**What you need to do**
A word-for-word copy of the listing is what's needed; leave out every image.

**Material to process**
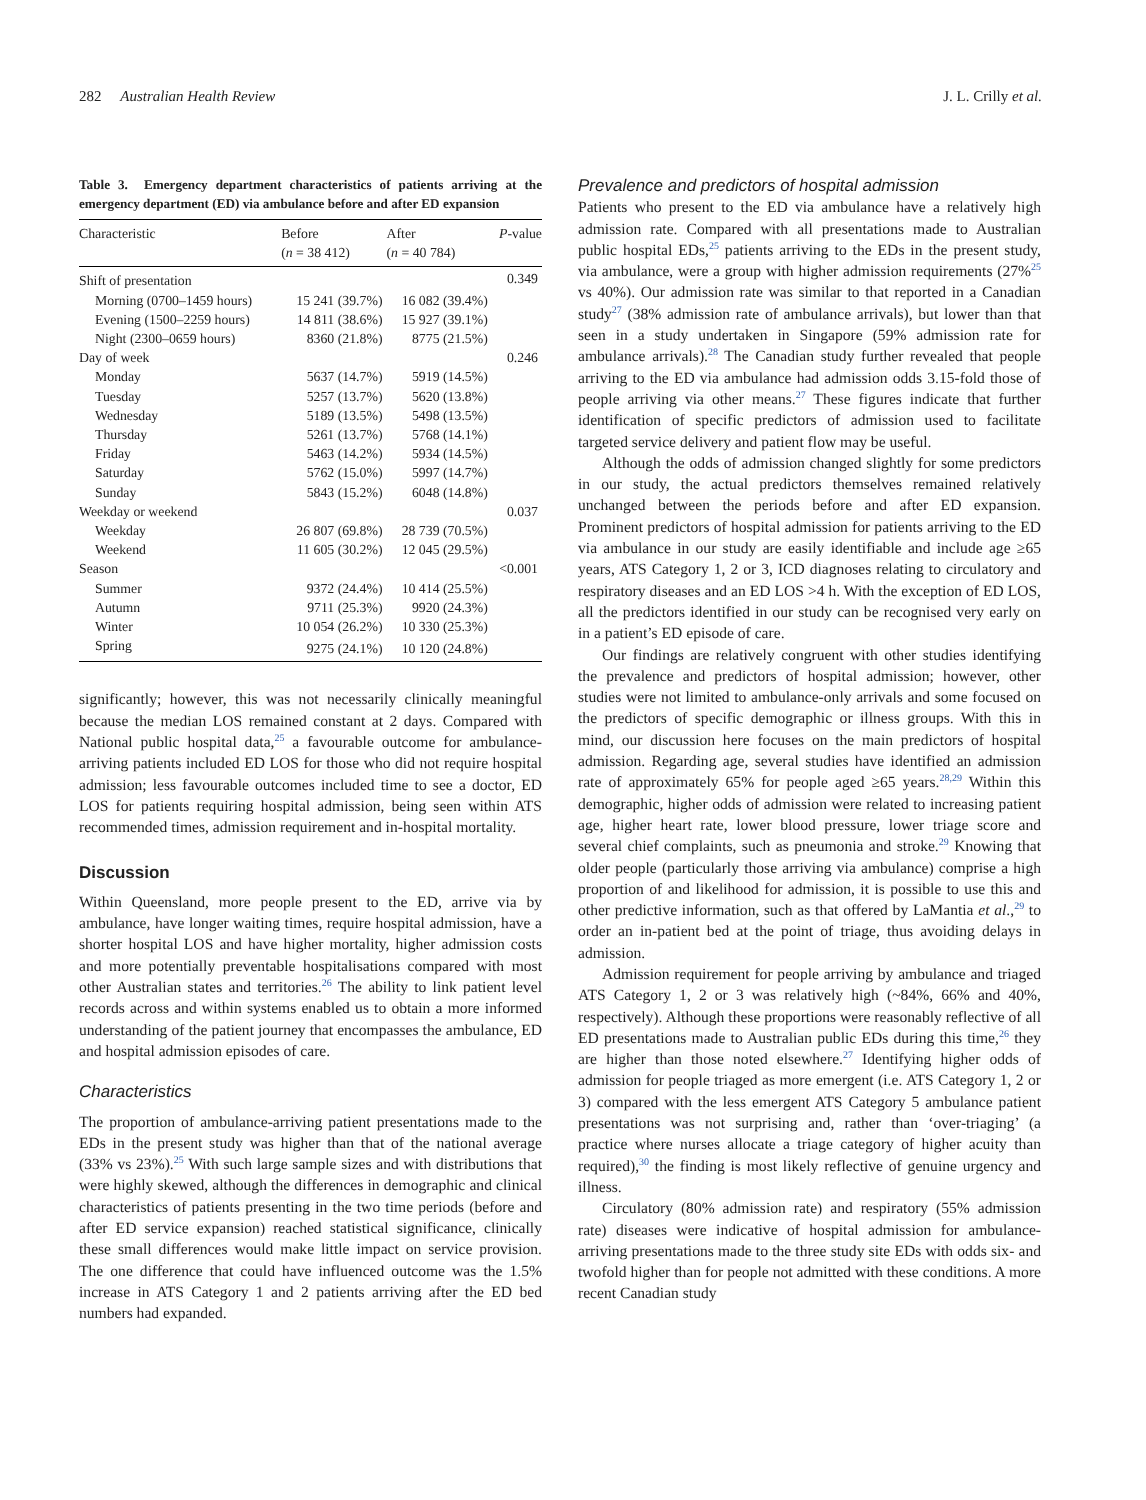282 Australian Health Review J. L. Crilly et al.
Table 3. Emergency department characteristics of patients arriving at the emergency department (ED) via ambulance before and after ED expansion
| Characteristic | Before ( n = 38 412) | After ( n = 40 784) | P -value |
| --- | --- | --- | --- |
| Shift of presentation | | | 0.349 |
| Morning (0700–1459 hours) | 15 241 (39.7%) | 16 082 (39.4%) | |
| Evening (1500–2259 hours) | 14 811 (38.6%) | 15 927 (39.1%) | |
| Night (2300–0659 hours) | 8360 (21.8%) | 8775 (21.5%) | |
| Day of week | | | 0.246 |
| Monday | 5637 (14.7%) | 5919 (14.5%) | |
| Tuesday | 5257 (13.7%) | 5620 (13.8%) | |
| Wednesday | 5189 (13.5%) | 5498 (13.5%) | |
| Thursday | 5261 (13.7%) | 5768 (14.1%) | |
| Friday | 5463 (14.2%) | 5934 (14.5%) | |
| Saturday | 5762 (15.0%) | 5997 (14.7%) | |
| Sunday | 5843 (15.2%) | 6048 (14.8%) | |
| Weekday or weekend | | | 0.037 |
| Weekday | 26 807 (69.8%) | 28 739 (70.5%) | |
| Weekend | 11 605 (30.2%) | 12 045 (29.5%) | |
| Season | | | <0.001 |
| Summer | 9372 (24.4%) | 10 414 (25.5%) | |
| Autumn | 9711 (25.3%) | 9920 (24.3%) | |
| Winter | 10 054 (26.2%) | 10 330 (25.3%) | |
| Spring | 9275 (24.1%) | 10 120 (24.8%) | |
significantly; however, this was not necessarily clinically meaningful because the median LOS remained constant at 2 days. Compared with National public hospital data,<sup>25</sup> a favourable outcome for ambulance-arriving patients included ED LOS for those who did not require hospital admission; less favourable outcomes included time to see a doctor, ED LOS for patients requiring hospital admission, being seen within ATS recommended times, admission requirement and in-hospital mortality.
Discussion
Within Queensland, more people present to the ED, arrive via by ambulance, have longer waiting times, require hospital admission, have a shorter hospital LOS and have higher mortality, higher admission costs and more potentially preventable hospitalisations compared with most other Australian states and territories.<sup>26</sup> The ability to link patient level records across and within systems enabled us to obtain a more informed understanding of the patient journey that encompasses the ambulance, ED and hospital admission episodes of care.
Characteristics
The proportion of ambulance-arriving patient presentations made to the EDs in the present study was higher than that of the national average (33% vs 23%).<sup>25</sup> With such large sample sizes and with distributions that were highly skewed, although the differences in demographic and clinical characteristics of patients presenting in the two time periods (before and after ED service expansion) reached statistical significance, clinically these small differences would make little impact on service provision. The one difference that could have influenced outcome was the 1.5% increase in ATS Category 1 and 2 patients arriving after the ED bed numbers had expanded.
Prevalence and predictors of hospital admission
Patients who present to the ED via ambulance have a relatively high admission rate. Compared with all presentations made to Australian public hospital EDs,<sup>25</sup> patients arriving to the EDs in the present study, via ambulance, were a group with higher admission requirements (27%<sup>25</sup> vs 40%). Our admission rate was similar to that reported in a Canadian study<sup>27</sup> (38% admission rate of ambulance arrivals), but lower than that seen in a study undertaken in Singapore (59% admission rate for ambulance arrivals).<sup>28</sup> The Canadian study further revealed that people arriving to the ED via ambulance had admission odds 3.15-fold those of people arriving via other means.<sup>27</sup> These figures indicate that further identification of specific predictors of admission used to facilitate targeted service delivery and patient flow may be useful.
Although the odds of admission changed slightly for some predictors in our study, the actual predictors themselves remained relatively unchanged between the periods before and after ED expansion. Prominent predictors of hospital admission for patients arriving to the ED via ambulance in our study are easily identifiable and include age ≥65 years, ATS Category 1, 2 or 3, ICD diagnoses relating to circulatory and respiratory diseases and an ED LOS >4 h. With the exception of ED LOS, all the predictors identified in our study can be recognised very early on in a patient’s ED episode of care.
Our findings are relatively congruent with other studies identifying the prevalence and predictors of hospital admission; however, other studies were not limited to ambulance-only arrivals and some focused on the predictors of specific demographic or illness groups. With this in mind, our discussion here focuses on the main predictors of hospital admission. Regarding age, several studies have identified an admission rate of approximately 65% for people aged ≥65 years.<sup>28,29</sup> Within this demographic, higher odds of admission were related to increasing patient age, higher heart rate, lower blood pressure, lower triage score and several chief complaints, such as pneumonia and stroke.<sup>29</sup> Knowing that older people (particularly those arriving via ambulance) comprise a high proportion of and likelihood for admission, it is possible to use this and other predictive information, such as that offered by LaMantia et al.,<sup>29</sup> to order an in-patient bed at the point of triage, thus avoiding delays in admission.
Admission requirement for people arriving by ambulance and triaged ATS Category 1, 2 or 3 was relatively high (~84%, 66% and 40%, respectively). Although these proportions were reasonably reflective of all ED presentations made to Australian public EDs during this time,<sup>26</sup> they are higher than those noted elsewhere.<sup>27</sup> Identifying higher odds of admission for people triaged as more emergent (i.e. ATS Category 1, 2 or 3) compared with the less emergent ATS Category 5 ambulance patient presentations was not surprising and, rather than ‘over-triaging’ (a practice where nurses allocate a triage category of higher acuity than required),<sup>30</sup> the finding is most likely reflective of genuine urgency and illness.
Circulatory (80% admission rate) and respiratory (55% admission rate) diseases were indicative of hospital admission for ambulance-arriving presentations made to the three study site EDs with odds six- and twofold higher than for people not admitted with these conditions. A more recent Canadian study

**Result of the task**
282 Australian Health Review J. L. Crilly et al.
Table 3. Emergency department characteristics of patients arriving at the emergency department (ED) via ambulance before and after ED expansion
| Characteristic | Before ( n = 38 412) | After ( n = 40 784) | P -value |
| --- | --- | --- | --- |
| Shift of presentation | | | 0.349 |
| Morning (0700–1459 hours) | 15 241 (39.7%) | 16 082 (39.4%) | |
| Evening (1500–2259 hours) | 14 811 (38.6%) | 15 927 (39.1%) | |
| Night (2300–0659 hours) | 8360 (21.8%) | 8775 (21.5%) | |
| Day of week | | | 0.246 |
| Monday | 5637 (14.7%) | 5919 (14.5%) | |
| Tuesday | 5257 (13.7%) | 5620 (13.8%) | |
| Wednesday | 5189 (13.5%) | 5498 (13.5%) | |
| Thursday | 5261 (13.7%) | 5768 (14.1%) | |
| Friday | 5463 (14.2%) | 5934 (14.5%) | |
| Saturday | 5762 (15.0%) | 5997 (14.7%) | |
| Sunday | 5843 (15.2%) | 6048 (14.8%) | |
| Weekday or weekend | | | 0.037 |
| Weekday | 26 807 (69.8%) | 28 739 (70.5%) | |
| Weekend | 11 605 (30.2%) | 12 045 (29.5%) | |
| Season | | | <0.001 |
| Summer | 9372 (24.4%) | 10 414 (25.5%) | |
| Autumn | 9711 (25.3%) | 9920 (24.3%) | |
| Winter | 10 054 (26.2%) | 10 330 (25.3%) | |
| Spring | 9275 (24.1%) | 10 120 (24.8%) | |
significantly; however, this was not necessarily clinically meaningful because the median LOS remained constant at 2 days. Compared with National public hospital data,<sup>25</sup> a favourable outcome for ambulance-arriving patients included ED LOS for those who did not require hospital admission; less favourable outcomes included time to see a doctor, ED LOS for patients requiring hospital admission, being seen within ATS recommended times, admission requirement and in-hospital mortality.
Discussion
Within Queensland, more people present to the ED, arrive via by ambulance, have longer waiting times, require hospital admission, have a shorter hospital LOS and have higher mortality, higher admission costs and more potentially preventable hospitalisations compared with most other Australian states and territories.<sup>26</sup> The ability to link patient level records across and within systems enabled us to obtain a more informed understanding of the patient journey that encompasses the ambulance, ED and hospital admission episodes of care.
Characteristics
The proportion of ambulance-arriving patient presentations made to the EDs in the present study was higher than that of the national average (33% vs 23%).<sup>25</sup> With such large sample sizes and with distributions that were highly skewed, although the differences in demographic and clinical characteristics of patients presenting in the two time periods (before and after ED service expansion) reached statistical significance, clinically these small differences would make little impact on service provision. The one difference that could have influenced outcome was the 1.5% increase in ATS Category 1 and 2 patients arriving after the ED bed numbers had expanded.
Prevalence and predictors of hospital admission
Patients who present to the ED via ambulance have a relatively high admission rate. Compared with all presentations made to Australian public hospital EDs,<sup>25</sup> patients arriving to the EDs in the present study, via ambulance, were a group with higher admission requirements (27%<sup>25</sup> vs 40%). Our admission rate was similar to that reported in a Canadian study<sup>27</sup> (38% admission rate of ambulance arrivals), but lower than that seen in a study undertaken in Singapore (59% admission rate for ambulance arrivals).<sup>28</sup> The Canadian study further revealed that people arriving to the ED via ambulance had admission odds 3.15-fold those of people arriving via other means.<sup>27</sup> These figures indicate that further identification of specific predictors of admission used to facilitate targeted service delivery and patient flow may be useful.
Although the odds of admission changed slightly for some predictors in our study, the actual predictors themselves remained relatively unchanged between the periods before and after ED expansion. Prominent predictors of hospital admission for patients arriving to the ED via ambulance in our study are easily identifiable and include age ≥65 years, ATS Category 1, 2 or 3, ICD diagnoses relating to circulatory and respiratory diseases and an ED LOS >4 h. With the exception of ED LOS, all the predictors identified in our study can be recognised very early on in a patient’s ED episode of care.
Our findings are relatively congruent with other studies identifying the prevalence and predictors of hospital admission; however, other studies were not limited to ambulance-only arrivals and some focused on the predictors of specific demographic or illness groups. With this in mind, our discussion here focuses on the main predictors of hospital admission. Regarding age, several studies have identified an admission rate of approximately 65% for people aged ≥65 years.<sup>28,29</sup> Within this demographic, higher odds of admission were related to increasing patient age, higher heart rate, lower blood pressure, lower triage score and several chief complaints, such as pneumonia and stroke.<sup>29</sup> Knowing that older people (particularly those arriving via ambulance) comprise a high proportion of and likelihood for admission, it is possible to use this and other predictive information, such as that offered by LaMantia et al.,<sup>29</sup> to order an in-patient bed at the point of triage, thus avoiding delays in admission.
Admission requirement for people arriving by ambulance and triaged ATS Category 1, 2 or 3 was relatively high (~84%, 66% and 40%, respectively). Although these proportions were reasonably reflective of all ED presentations made to Australian public EDs during this time,<sup>26</sup> they are higher than those noted elsewhere.<sup>27</sup> Identifying higher odds of admission for people triaged as more emergent (i.e. ATS Category 1, 2 or 3) compared with the less emergent ATS Category 5 ambulance patient presentations was not surprising and, rather than ‘over-triaging’ (a practice where nurses allocate a triage category of higher acuity than required),<sup>30</sup> the finding is most likely reflective of genuine urgency and illness.
Circulatory (80% admission rate) and respiratory (55% admission rate) diseases were indicative of hospital admission for ambulance-arriving presentations made to the three study site EDs with odds six- and twofold higher than for people not admitted with these conditions. A more recent Canadian study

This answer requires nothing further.